Abstract
The F1 part of the F1FO ATP synthase from Escherichia coli has been crystallized and its structure determined to 4.4-Å resolution by using molecular replacement based on the structure of the beef-heart mitochondrial enzyme. The bacterial F1 consists of five subunits with stoichiometry α3, β3, γ, δ, and ɛ. δ was removed before crystallization. In agreement with the structure of the beef-heart mitochondrial enzyme, although not that from rat liver, the present study suggests that the α and β subunits are arranged in a hexagonal barrel but depart from exact 3-fold symmetry. In the structures of both beef heart and rat-liver mitochondrial F1, less than half of the structure of the γ subunit was seen because of presumed disorder in the crystals. The present electron-density map includes a number of rod-shaped features which appear to correspond to additional α-helical regions within the γ subunit. These suggest that the γ subunit traverses the full length of the stalk that links the F1 and FO parts and makes significant contacts with the c subunit ring of FO.
A proton translocating F1FO ATP synthase (F1FO) is present in the periplasmic membrane of bacteria, the thylakoid membranes of chloroplasts, and the cristae membranes of mitochondria. This enzyme can use a transmembrane proton gradient to synthesize ATP, or catalyze the reverse process, with the hydrolysis of ATP used to generate a proton-motive force for substrate and ion transport (1, 2). The bacterial enzyme contains eight different subunits, five making up the F1 part (α3, β3, γ, δ, and ɛ) and three comprising the FO part (a, b2, c9–12) (2–4) (Fig. 1). The mitochondrial enzyme is essentially similar, although more complex (5, 6). Electron microscopy studies have shown that the F1 part is attached to the FO part by two stalks (7, 8), a central stalk that is made up of the γ and ɛ subunits and a peripheral stalk composed of the δ and b subunits in the Escherichia coli enzyme (9).
Significant insights into the molecular mechanism of ATP synthesis and hydrolysis have come from the x-ray structure of F1 from beef-heart mitochondria (10). This analysis showed the α3β3 subunits arranged in a hexagon. Approximately 45% of the γ subunit was evident in this structure. One part is located inside the α3β3 hexagon. A portion of the γ subunit extends out from the α3β3 hexagon but the majority of this subunit was not resolved, presumably because it was disordered in the crystals used for the structure analysis. Similarly, the δ and ɛ subunits, although thought to be present in the crystals, were also not resolved because of presumed disordering.

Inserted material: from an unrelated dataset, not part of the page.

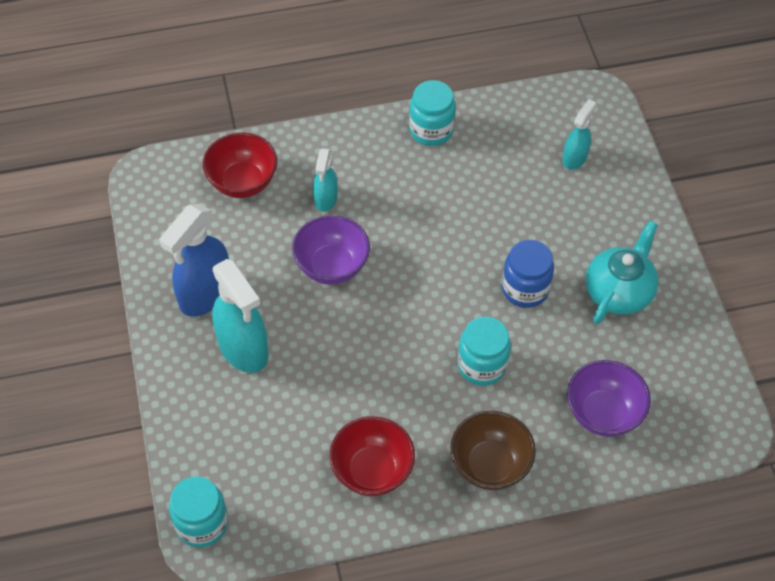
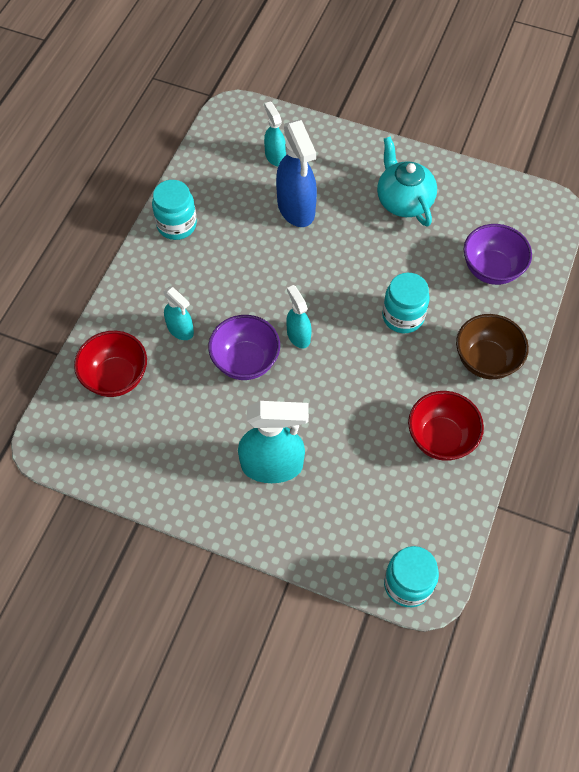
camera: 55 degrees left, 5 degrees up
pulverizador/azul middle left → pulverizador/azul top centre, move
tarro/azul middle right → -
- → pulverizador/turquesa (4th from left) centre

Two other related crystal structures have been reported. The first is a de novo structure determination of mitochondrial F1 ATPase (MF1) by using enzyme isolated from rat-liver mitochondria (11). In this structure, a single αβ pair is present in the asymmetric unit, and thus the α3β3 hexamer necessarily conforms to the 3-fold symmetry of the crystal. The minor subunits γ, δ, and ɛ are presumably distributed at random over three asymmetric units, with correspondingly attenuated electron density. In practice, no electron density could be seen for the δ or ɛ subunit, whereas that attributed to γ was weak in the region seen in the beef-heart enzyme and uninterpretable elsewhere. The other structure, obtained by molecular replacement based on the bovine F1 structure, is of the reconstituted α and β subunits of the thermophilic Bacillus PS3 (12). Again, a single αβ pair is present in the asymmetric unit, with the α3β3 hexagon showing the 3-fold symmetry of the crystal. Neither the γ, δ, nor ɛ subunit was present in these crystals.

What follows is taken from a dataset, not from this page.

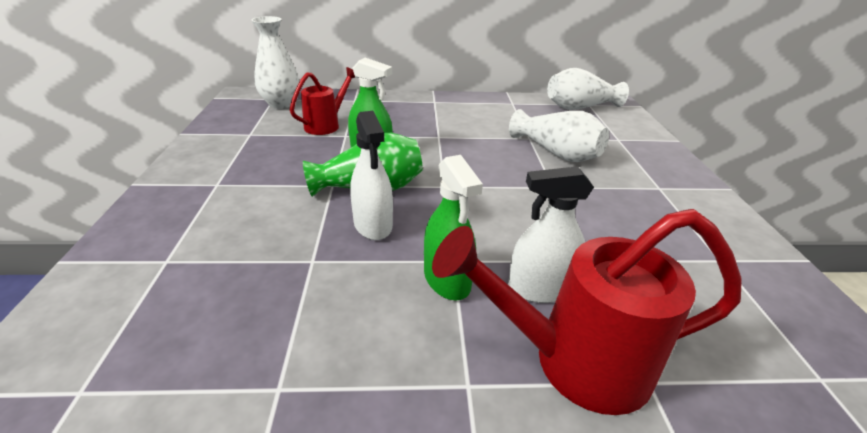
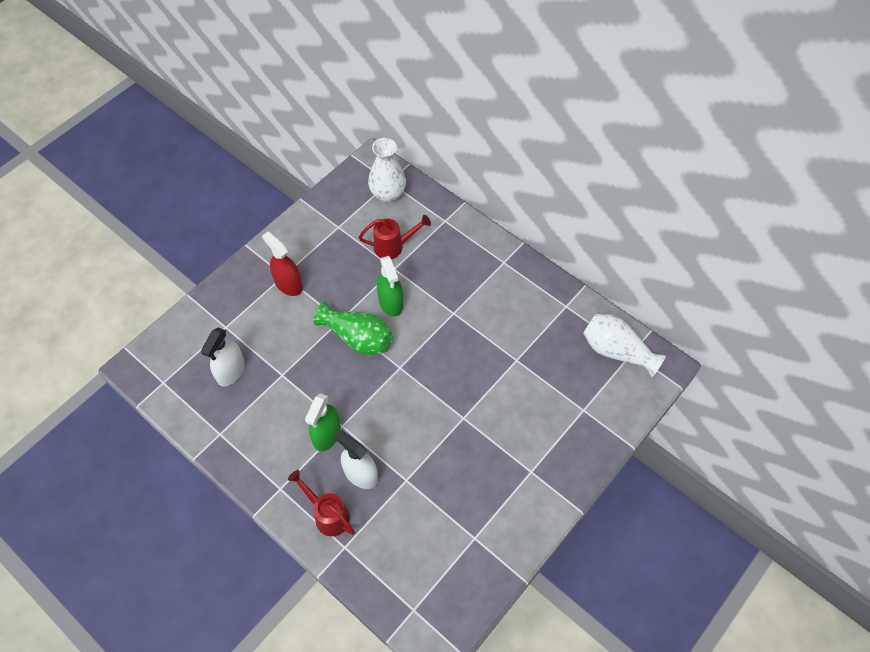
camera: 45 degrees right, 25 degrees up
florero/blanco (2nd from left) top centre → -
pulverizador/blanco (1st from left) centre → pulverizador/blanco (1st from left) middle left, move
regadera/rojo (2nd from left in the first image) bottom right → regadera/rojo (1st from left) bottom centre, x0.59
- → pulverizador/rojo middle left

There are a number of advantages of using the bacterial F1 to explore the mechanism of this enzyme, particularly that from E. coli [E. coli F1 ATPase (ECF1)], for which a large number of mutants have been described (2, 3, 13, 14). These include mutants affecting nucleotide binding in catalytic sites, cooperativity among the three catalytic sites, and coupling of catalytic sites in the F1 part with the proton channel in the FO part. Also, studies with ECF1 and F1 from Bacillus PS3 have provided the majority of the evidence that F1FO is a molecular motor in which the central stalk of γ and ɛ subunits rotates with respect to the three αβ pairs (15–20). It is this rotation that sequentially couples the three catalytic sites to proton translocation. The molecular details of how conformational changes in αβ subunit pairs drive the rotation remain to be worked out. By introducing cysteine residues and generating disulfide bonds, we have been able to trap the γɛ rotor at different points in the coupling cycle (21–23). High-resolution structural data on these forms would give insights into the coupling mechanism within the ATP synthase.
Previously we described crystallization of ECF1 with a full complement of subunits, i.e., α3β3γδɛ, but these crystals diffracted weakly (24). We here describe an electron-density map at 4.4-Å resolution obtained from crystals of the α3β3γɛ complex of ECF1. The map provides new insight into the structure of the γ subunit and its disposition within the ECF1FO complex.
Structure Determination.
Several crystal forms of the α3β3γɛ complex have been obtained. That utilized for the present study has the space group C2221 with cell dimensions a = 180.7 Å, b = 197.5 Å, c = 237.9 Å. The protein was purified as described by Grüber et al. (24) with the difference that 0.1% lauryldimethylamine oxide was included during gel filtration to remove the δ subunit. Crystals were obtained from hanging drops. δ-free F1 (5 μl) at 10 mg/ml in 10 mM Tris, pH 7.0/10% glycerol/100 mM NaCl/10 mM MgSO4/40 mM LiSO4/0.05% NaN3/100 μM EDTA/5 mM adenylylimidodiphosphate/100 μM ATP was mixed with 5 μl of a buffer containing 100 mM Tris, pH 7.2, 8.0% polyethyleneglycol 8000, suspended over a well containing 35% saturated ammonium sulfate at 25°C. Crystals appeared in approximately 3 wk. They grew as fans of extremely thin plates, 10–30 μm in thickness but extending to 1.5 mm. On the basis of a crystal solvent parameter VM of 2.9 Å3/Da (25), there is one α3β3γɛ particle per asymmetric unit.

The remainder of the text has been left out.